▼
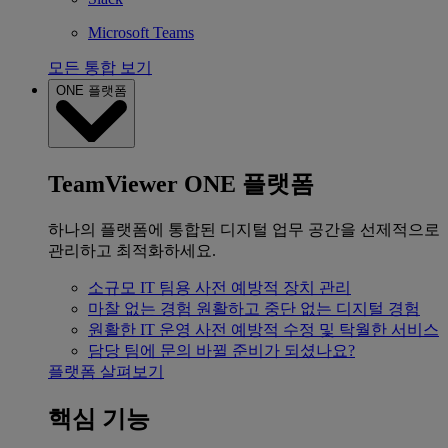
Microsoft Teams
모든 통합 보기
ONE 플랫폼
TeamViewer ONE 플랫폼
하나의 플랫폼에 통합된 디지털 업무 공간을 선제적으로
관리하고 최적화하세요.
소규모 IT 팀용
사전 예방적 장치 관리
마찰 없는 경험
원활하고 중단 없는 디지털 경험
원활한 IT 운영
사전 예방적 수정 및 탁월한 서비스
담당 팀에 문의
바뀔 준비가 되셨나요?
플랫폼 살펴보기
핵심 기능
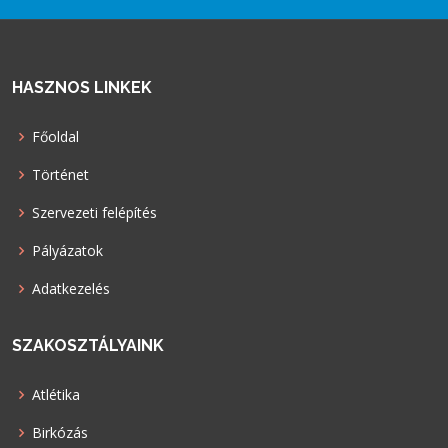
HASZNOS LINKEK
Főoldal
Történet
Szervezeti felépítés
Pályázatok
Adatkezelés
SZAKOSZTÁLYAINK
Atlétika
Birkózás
▲
▼
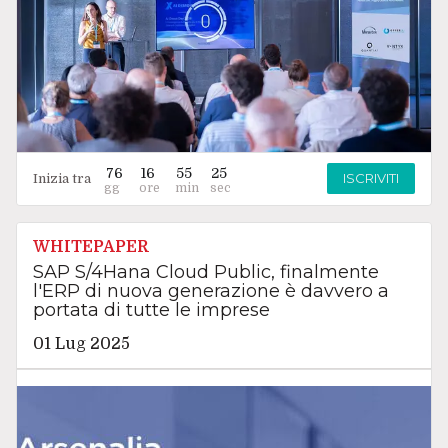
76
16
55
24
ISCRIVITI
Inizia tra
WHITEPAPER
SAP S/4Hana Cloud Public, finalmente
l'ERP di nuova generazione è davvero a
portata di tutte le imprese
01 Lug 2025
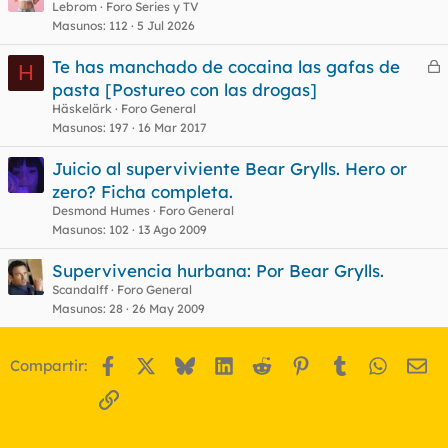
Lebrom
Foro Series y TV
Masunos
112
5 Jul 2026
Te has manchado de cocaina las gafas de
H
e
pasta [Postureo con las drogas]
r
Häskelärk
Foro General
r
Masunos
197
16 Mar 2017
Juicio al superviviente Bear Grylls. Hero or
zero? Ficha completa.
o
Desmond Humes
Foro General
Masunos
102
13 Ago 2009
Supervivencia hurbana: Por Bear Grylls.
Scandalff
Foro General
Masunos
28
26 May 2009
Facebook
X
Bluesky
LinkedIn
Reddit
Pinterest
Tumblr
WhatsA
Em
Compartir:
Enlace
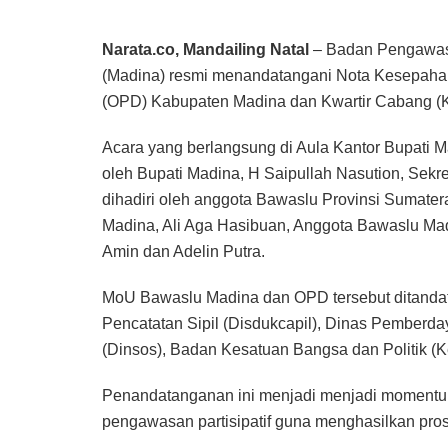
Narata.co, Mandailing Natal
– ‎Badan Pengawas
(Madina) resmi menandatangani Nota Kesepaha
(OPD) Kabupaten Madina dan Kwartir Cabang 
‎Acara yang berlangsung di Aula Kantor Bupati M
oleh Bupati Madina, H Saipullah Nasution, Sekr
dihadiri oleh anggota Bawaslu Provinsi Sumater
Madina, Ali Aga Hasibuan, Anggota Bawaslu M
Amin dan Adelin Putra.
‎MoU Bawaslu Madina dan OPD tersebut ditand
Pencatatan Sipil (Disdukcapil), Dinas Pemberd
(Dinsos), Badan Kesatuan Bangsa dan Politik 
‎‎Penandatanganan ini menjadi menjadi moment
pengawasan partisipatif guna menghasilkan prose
▲
▼
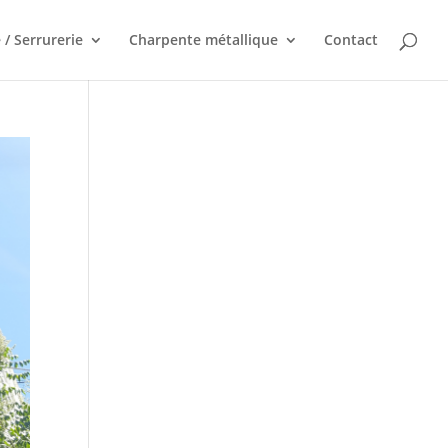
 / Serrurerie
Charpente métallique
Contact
▲
Your answer should be all lines from the data that contain "Grylls".

Juicio al superviviente Bear Grylls. Hero or
Supervivencia hurbana: Por Bear Grylls.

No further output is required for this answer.